Colon also noted that the Department for the Aging, which oversees senior services throughout the city, has already received a 3 percent cut in its budget.

Colon said she was upset about the lack of information coming from the Housing Authority.

“We haven’t been hearing anything from them,” she said. “It’s not clear, out of that $18 million, what it’s going to be used for.

“Our seniors are still frightened because they don’t understand what’s going on. There’s so much happening at the same time. There’s still rumors that the senior centers they belong to and all the community centers will close.”

Councilmember Rosie Mendez, whose East Village/Lower East Side district contains the Grand Street Settlement, the Henry Street Settlement, The Meltzer Towers Senior Center and the Baruch Addition Senior Citizen Center, said she remains alarmed at the situation, despite the restoration of funds to NYCHA’s budget.

“It’s sort of like a mixed blessing,” the councilmember said. “Eighteen million [dollars] helps keep 75 community or senior centers open out of 280, but that amount is clearly not what the Housing Authority needed.”

Mendez said she was glad the City Council was able to save some of these centers.

“But,” she added, “I’m very alarmed about how we’re going to go about the closure of 200-plus centers.”

Also condemning the new budget was Assembly Speaker Sheldon Silver, who represents the Lower East Side and Lower Manhattan, who said the city wasn’t keeping its “promise” to make sure that the elderly and poor get all the services they need.

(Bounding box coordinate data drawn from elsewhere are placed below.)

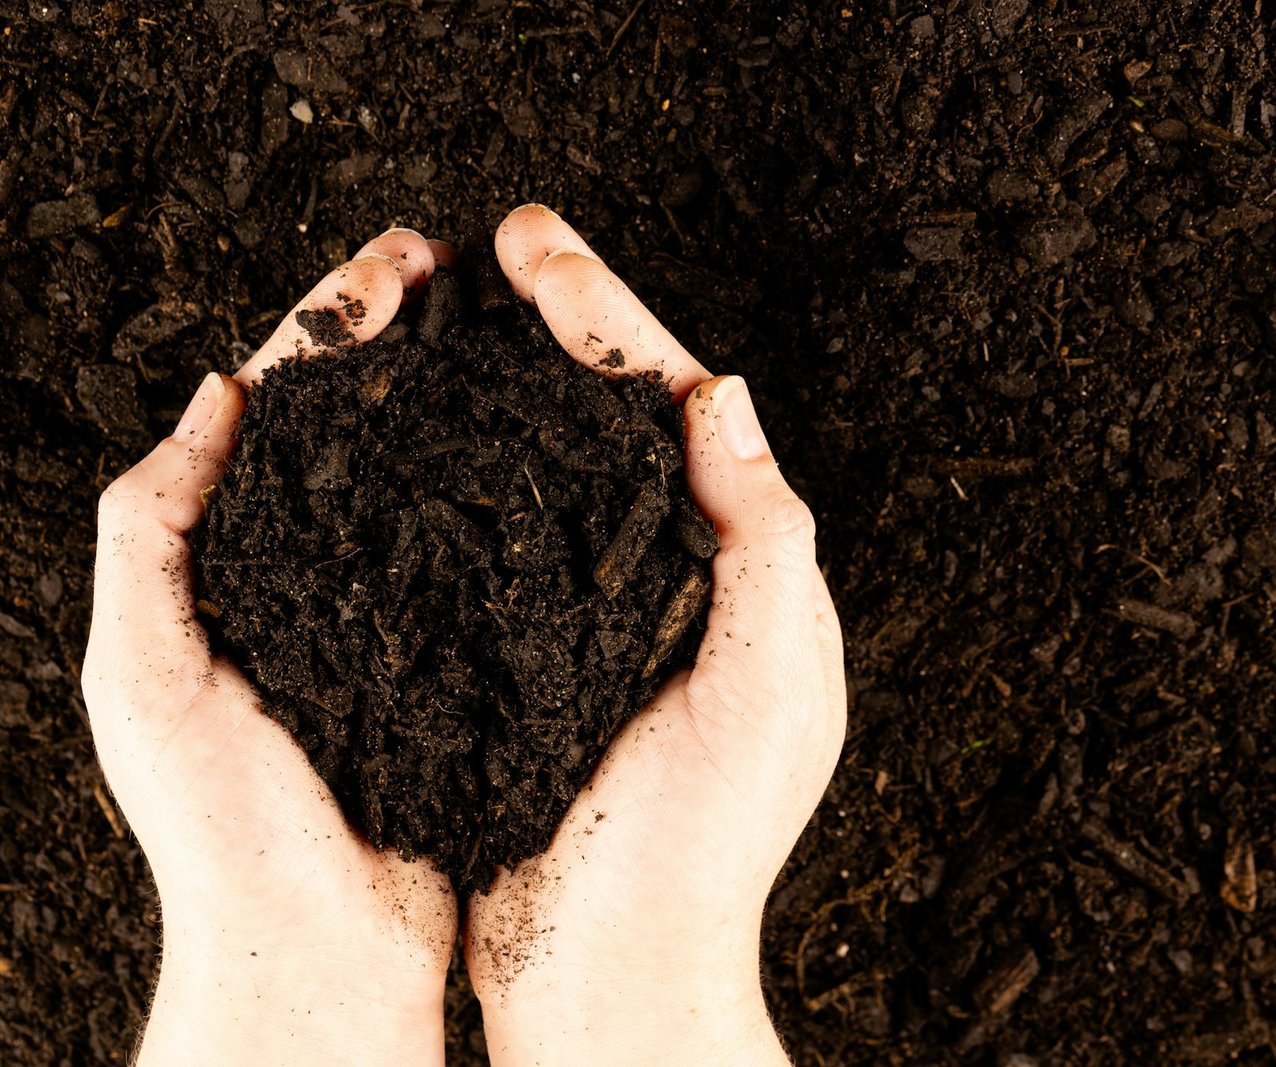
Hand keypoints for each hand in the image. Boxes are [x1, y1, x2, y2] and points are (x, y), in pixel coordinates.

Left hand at [83, 229, 460, 1065]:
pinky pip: (484, 552)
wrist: (320, 958)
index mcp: (235, 563)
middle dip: (404, 334)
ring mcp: (393, 612)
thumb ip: (151, 535)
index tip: (398, 260)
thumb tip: (216, 397)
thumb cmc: (225, 835)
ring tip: (509, 335)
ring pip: (429, 477)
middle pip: (359, 424)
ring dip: (461, 398)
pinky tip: (550, 453)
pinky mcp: (460, 658)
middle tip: (461, 269)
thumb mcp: (147, 675)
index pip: (278, 409)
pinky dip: (509, 492)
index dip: (334, 322)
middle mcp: (316, 574)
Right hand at [465, 206, 847, 1064]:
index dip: (611, 319)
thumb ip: (763, 543)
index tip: (539, 250)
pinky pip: (519, 535)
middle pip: (623, 419)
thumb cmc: (700, 851)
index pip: (681, 411)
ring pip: (567, 466)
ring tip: (470, 310)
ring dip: (523, 382)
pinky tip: (445, 436)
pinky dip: (487, 474)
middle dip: (569, 320)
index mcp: (745, 570)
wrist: (618, 970)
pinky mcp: (543, 655)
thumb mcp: (767, 692)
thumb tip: (729, 394)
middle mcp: (683, 577)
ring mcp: (610, 612)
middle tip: (504, 240)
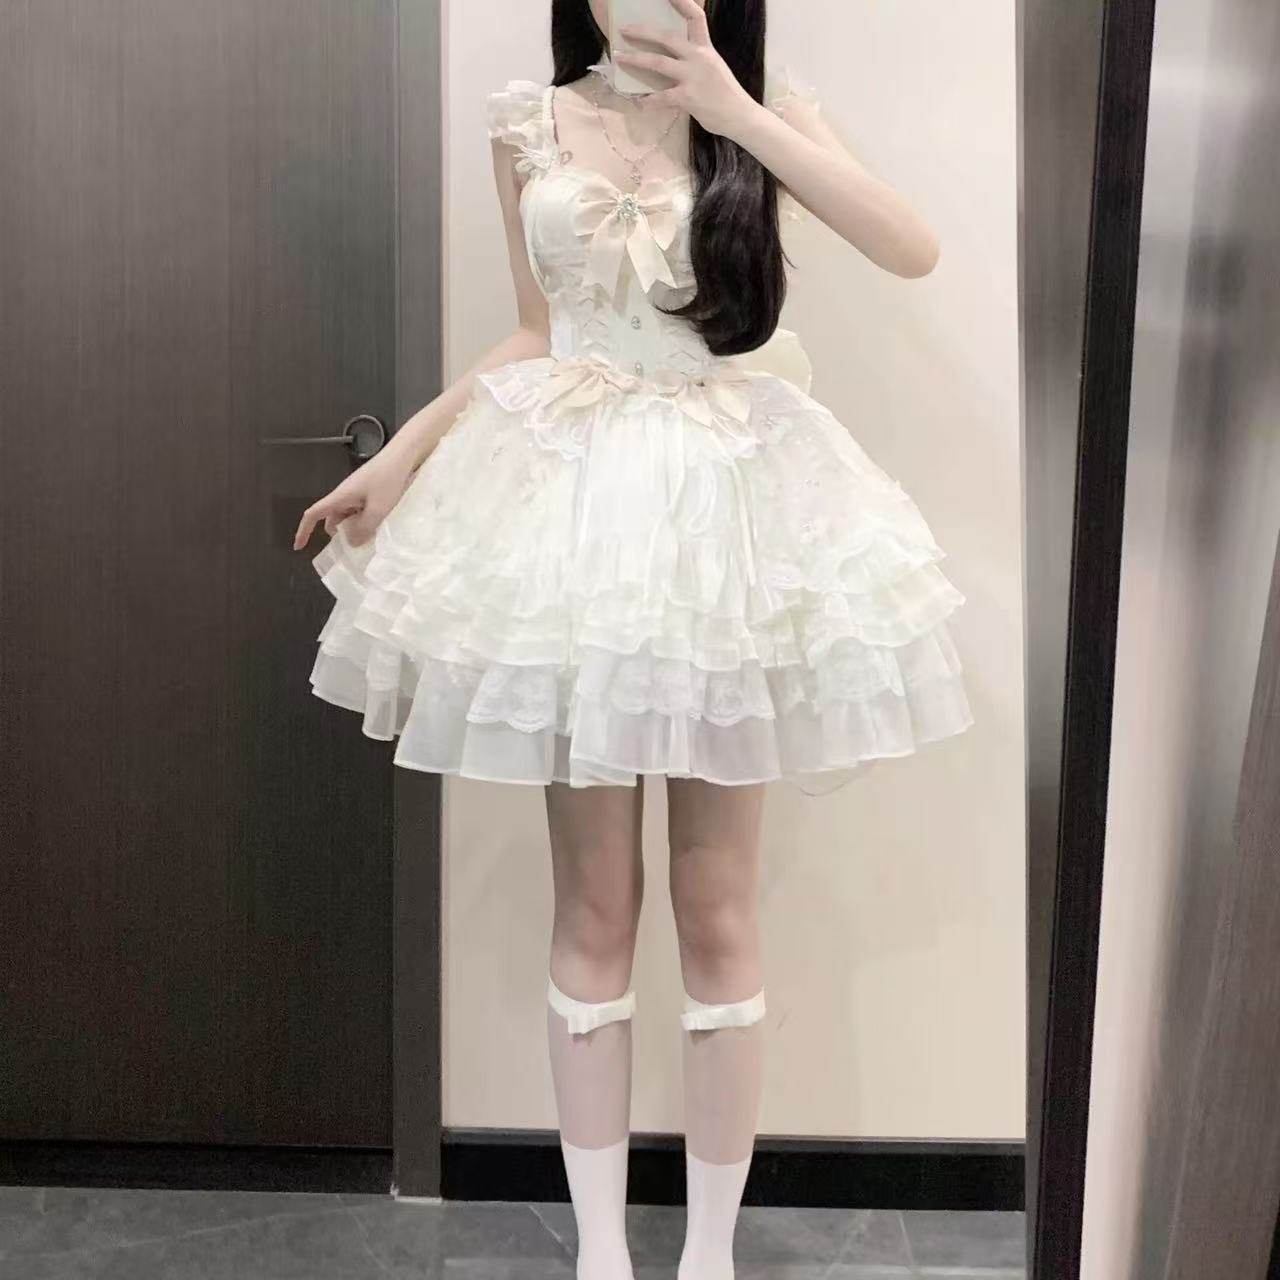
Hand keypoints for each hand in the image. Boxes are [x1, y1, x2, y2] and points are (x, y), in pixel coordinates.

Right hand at [293, 449, 414, 550]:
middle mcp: (344, 495)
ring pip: (348, 517)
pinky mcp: (368, 492)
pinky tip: (380, 525)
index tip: (299, 547)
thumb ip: (364, 528)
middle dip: (340, 535)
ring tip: (374, 537)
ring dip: (355, 529)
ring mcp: (356, 494)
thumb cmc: (388, 479)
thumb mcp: (377, 509)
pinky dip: (364, 521)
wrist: (403, 457)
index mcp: (340, 497)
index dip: (303, 531)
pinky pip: (359, 512)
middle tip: (358, 548)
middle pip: (333, 520)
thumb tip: (351, 543)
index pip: (313, 514)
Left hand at [615, 0, 759, 140]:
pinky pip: (661, 97)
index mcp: (705, 48)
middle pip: (667, 37)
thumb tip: (672, 61)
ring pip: (658, 63)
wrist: (740, 116)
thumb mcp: (713, 68)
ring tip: (619, 58)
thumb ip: (694, 61)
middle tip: (624, 30)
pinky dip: (648, 101)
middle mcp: (699, 58)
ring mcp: (693, 77)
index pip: (695, 17)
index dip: (682, 2)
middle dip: (643, 32)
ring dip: (635, 60)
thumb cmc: (725, 94)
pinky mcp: (688, 98)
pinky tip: (638, 102)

A Silver spokesperson said, “The speaker objects to cuts in the city budget for not-for-profits that provide important and much-needed services to seniors and other vulnerable people in the city.”

Seniors at one NYCHA building told The Villager the new budget compromise did not allay their fears that the center they attend would be closed.

At the Meltzer Towers Senior Citizen Center, 91 E. First St., Harry, a wheelchair-bound senior who declined to give his last name, said, “Talk is cheap. When I get an official notice from the New York City Housing Authority that this center won’t be closed, then I’ll believe it. I want to see it in black and white in my mailbox.”

Carlos, another Meltzer senior who also asked that his last name not be used, fully agreed with his friend.

“I don’t want to hear about any deals at City Hall,” he said. “It’s a lot of blah, blah, blah. First, they say the centers are going to be closed, and now they say they’re not. There’s a lot of rumors going around. I’ll wait and see.”

However, among the more youthful users of NYCHA-sponsored programs the reaction was a bit more positive. Julio Companos, 19, a regular at the graffiti-painted Pedro Albizu Campos Community Center, 611 E. 13th St., said he doesn’t read the newspapers much, but as long as the doors to the center stay open he is happy.

“All kinds of stuff goes on here,” he said, standing outside the center with a group of his friends. “It keeps me off the streets at night. There’s ping pong, and basketball, and pool tables.”

Companos pointed to a children’s garden outside the center where youngsters who attend the center had planted a variety of flowers and shrubbery.

“Even the kids get to do things here,” he said.